Vu les autres pièces du dossier.

Vu :
le code de l’entrée et du séjour des étrangers et du droit d’asile ;
le code de justice administrative.

Le président du tribunal a désigné M. Monlaü, premier conseiller, en application de l’article R. 222-1 du code de justice administrative, pour statuer par ordonnance dans les cas prévus aux 1° à 7° de cet article.

Considérant ce qui suit :

Aux termes de l'article R. 222-1 du code de justice administrative : « (…) les magistrats ayant une ancienneté minimale de deux ans ou ayant atteint au moins le grade de premier conseiller désignés à cet effet par le président de leur juridiction peuvent, par ordonnance : / (…) / 7° Rejeter, après l'expiration du délai de recours ou, lorsqu'un mémoire complémentaire a été annoncé, après la production de ce mémoire, les requêtes ne comportant que des moyens de légalité externe manifestement infondés, des moyens irrecevables, des moyens inopérants ou des moyens qui ne sont assortis que de faits manifestement insusceptibles de venir à leur soutien ou ne sont manifestement pas assortis des précisions permettant d'en apprécier le bien-fondé. / (…) ».

Aux termes de l’article L. 426-13 du code de l’entrée et du séjour des étrangers et du droit d’asile : « Le conjoint d'un étranger titulaire de la carte de résident, qui a été autorisé à séjourner en France au titre du regroupement familial dans les conditions prévues au chapitre IV du titre III et qui justifie d'une résidence régulière non interrompue d'au moins trois années en France, se voit délivrer une carte de résident d'une durée de dix ans. / La délivrance de cette carte de résident est subordonnée au respect des conditions d'intégration républicaine prévues à l'article L. 413-7. / Cette carte est délivrée, dans les mêmes conditions, aux enfants de l'étranger mentionné au premier alinéa, dans l'année qui suit leur dix-huitième anniversaire ou lorsqu'ils entrent dans les prévisions de l'article L. 421-35. »
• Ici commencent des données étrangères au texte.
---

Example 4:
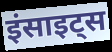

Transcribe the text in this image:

इंसाइट्स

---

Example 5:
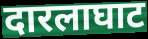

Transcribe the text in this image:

दारलाघाट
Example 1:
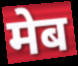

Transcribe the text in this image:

मेब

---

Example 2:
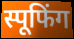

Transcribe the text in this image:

स्पूफिंग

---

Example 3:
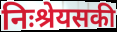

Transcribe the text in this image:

निःश्रेयसकी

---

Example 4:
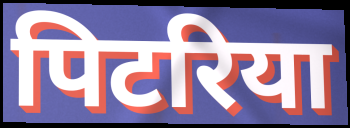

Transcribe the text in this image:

पिटरिया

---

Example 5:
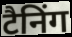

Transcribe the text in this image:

टैनिंग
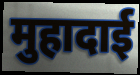
मुहादाई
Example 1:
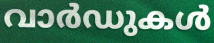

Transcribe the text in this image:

വാർഡുകൾ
3. M. A... se borne à alléguer qu’il remplit les conditions de délivrance d’une carte de résident, sans apporter d’élément ni développer d’argumentation relative à sa présence sur le territoire français depuis 2012, ou sur l’exercice d’une activité professionnelle depuis décembre 2020 à Mayotte et de ses liens avec son père, titulaire d'une carte de résident depuis 2017. Ainsi, la requête de M. A... qui ne comporte qu’un moyen manifestement non assorti des précisions suffisantes permettant d’en apprécier le bien-fondé, relative à la méconnaissance de l’article L. 426-13 du code de l’entrée et du séjour des étrangers et du droit d’asile doit être rejetée par application des dispositions précitées du 7° de l’article R. 222-1 du code de justice administrative.



ORDONNE :

Article 1er : La requête présentée par M. A... est rejetée.

Article 2 : La présente ordonnance sera notifiée à M. B....
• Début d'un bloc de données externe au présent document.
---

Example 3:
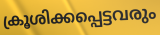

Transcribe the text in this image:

ക്രൂശിക്കപ്പെട്ടവരും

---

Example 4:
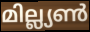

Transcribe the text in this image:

മില്ല്യൺ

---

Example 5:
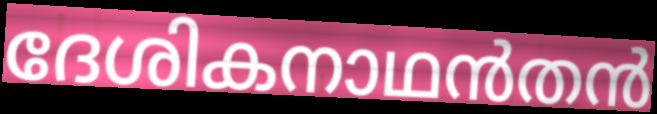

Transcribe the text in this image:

ദേശികനാഥൻതൻ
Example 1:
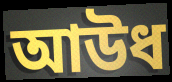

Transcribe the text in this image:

আউধ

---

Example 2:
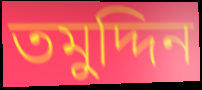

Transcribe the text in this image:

তমুদ্দিন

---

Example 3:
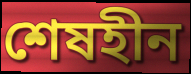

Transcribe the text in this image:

শেষহীন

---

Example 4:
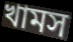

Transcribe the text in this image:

খামস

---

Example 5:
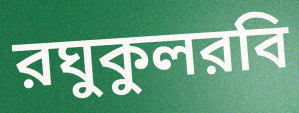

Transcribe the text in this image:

রঘুকুলরবি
Copie en sera adressée, pour information, au préfet de Mayotte.


Fait à Mamoudzou, le 16 janvier 2025.


Le magistrat désigné,



X. MONLAÜ


La République mande et ordonne au préfet de Mayotte, en ce qui le concerne, ou à tous commissaires de justice à ce requis, en ce qui concerne les voies de droit commun contre les parties privées, de pourvoir à l'exécution de la présente décision.